Кроме преподавания в университете, Кант обучал географии, прикладной математике и пиротехнике российских офицеров, говоривших по-немецки, таких как Орлов и Болотов. Очевидно, за это ему платили. После того как российские войска покинули город, Кант продолжал обучать тем же предметам уже немецких офицеров. В эти годы Кант работал над дисциплинами, которые можно было с одинаковым успехом преподавать как пруссакам, так и русским. Во время оккупации он почти ничего не публиковал. За пять лет российского правления увидели свет лишь несколько его эссе на весьма специфическую тему: о землетрясениях. Географически землетрясения были очень далеки от Кенигсберга, но метафорически эти необъяснимые и бессмысленные катастрофы были близки миру Канта. Вольтер, который провел часть Семилетней войны в Берлине, развивал похожие темы — лиссабонское землетрясение, Семилетняя война, теодицея — в «Кандиде» (1759).

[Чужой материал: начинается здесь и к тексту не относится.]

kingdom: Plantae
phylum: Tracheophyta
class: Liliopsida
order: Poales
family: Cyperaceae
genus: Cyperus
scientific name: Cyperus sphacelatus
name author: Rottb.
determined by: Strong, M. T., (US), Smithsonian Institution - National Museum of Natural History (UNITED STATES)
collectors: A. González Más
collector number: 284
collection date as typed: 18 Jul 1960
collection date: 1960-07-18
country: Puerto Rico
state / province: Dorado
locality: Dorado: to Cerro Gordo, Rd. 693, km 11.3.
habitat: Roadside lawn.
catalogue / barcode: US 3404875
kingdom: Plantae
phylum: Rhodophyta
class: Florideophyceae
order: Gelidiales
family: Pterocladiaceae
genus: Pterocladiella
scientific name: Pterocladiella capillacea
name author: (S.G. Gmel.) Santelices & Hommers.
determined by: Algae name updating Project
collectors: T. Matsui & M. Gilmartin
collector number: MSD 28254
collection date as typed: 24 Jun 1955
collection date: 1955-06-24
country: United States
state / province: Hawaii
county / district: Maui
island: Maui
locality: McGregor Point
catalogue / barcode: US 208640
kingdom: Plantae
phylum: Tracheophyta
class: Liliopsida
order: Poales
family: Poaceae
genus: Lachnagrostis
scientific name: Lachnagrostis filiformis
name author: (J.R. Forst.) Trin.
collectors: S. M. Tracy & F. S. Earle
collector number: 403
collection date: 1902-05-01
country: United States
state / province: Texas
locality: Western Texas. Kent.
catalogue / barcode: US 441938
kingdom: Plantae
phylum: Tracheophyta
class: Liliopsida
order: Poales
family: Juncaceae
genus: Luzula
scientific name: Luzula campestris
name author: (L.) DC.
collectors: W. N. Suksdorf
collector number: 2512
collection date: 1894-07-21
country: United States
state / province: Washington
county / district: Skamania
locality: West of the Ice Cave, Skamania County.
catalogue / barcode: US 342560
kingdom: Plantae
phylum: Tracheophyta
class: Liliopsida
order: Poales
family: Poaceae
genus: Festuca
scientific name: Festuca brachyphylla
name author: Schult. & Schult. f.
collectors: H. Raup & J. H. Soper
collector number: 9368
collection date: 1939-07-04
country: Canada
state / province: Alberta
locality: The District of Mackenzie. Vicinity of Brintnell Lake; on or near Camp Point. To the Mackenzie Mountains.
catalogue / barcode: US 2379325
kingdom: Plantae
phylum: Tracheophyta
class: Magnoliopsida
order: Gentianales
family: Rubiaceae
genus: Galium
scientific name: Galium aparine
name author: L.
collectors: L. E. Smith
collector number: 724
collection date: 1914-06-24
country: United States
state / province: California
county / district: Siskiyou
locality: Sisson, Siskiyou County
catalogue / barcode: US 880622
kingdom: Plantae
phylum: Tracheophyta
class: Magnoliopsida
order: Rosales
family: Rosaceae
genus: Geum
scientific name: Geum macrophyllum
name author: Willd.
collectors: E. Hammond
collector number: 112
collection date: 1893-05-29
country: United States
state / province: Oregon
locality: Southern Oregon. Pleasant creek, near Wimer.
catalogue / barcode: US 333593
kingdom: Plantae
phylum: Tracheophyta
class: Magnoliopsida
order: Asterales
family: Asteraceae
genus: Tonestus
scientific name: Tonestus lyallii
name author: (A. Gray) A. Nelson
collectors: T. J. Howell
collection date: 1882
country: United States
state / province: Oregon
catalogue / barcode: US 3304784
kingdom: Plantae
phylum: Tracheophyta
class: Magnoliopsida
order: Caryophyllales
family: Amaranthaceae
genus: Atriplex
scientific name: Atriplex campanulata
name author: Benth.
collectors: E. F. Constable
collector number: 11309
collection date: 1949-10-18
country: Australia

Была ли причиной тому тревога или травма, но российская оккупация для Канта стала периодом творческого кризиса. Сразу после неожиданного окончания оккупации, в 1762–1763 годах, кризис прекратился. «Поразительно, — пишет Джон Замми-то, — что Кант опубликовал столько работ за такое короткое время, учитывая, что за шесть предыдущих лет вышло так мало» (2002:61). Не менее поразительно, что Заммито и другие замечательные ученые не видят наиболее очевидной причины этого феномена — российской оккупации и ее окончания. Под властью России Кант был тем самым субалтерном, который не мог говорить. Или, точнее, публично он мог говорить только о землетрясениях.
Болотов
От Исайи Берлина до Джона Заммито работы о Канте очень высокого качества. Но ученые не замечали влияние, оказанное на Канта российской оккупацией Кенигсберга, и обходили вниманием важный первичный источник: записки Андрея Болотова. Хотя многие биографы Канта упоминают Болотова, они знают о нем из единственной англоязычной биографии Канта, написанной российским автором (Gulyga 1987). Крупный советский философ, Арсений Гулыга описывал российскую оккупацию легкими штрихами, как безобидное событие с ничтожными результатами. Говоря о Болотове, Гулыга не без гордости выбирал эпизоды, иллюстрирующие его власть над Кантом, и обошел молчанием его мучительные отношения с пруссаками.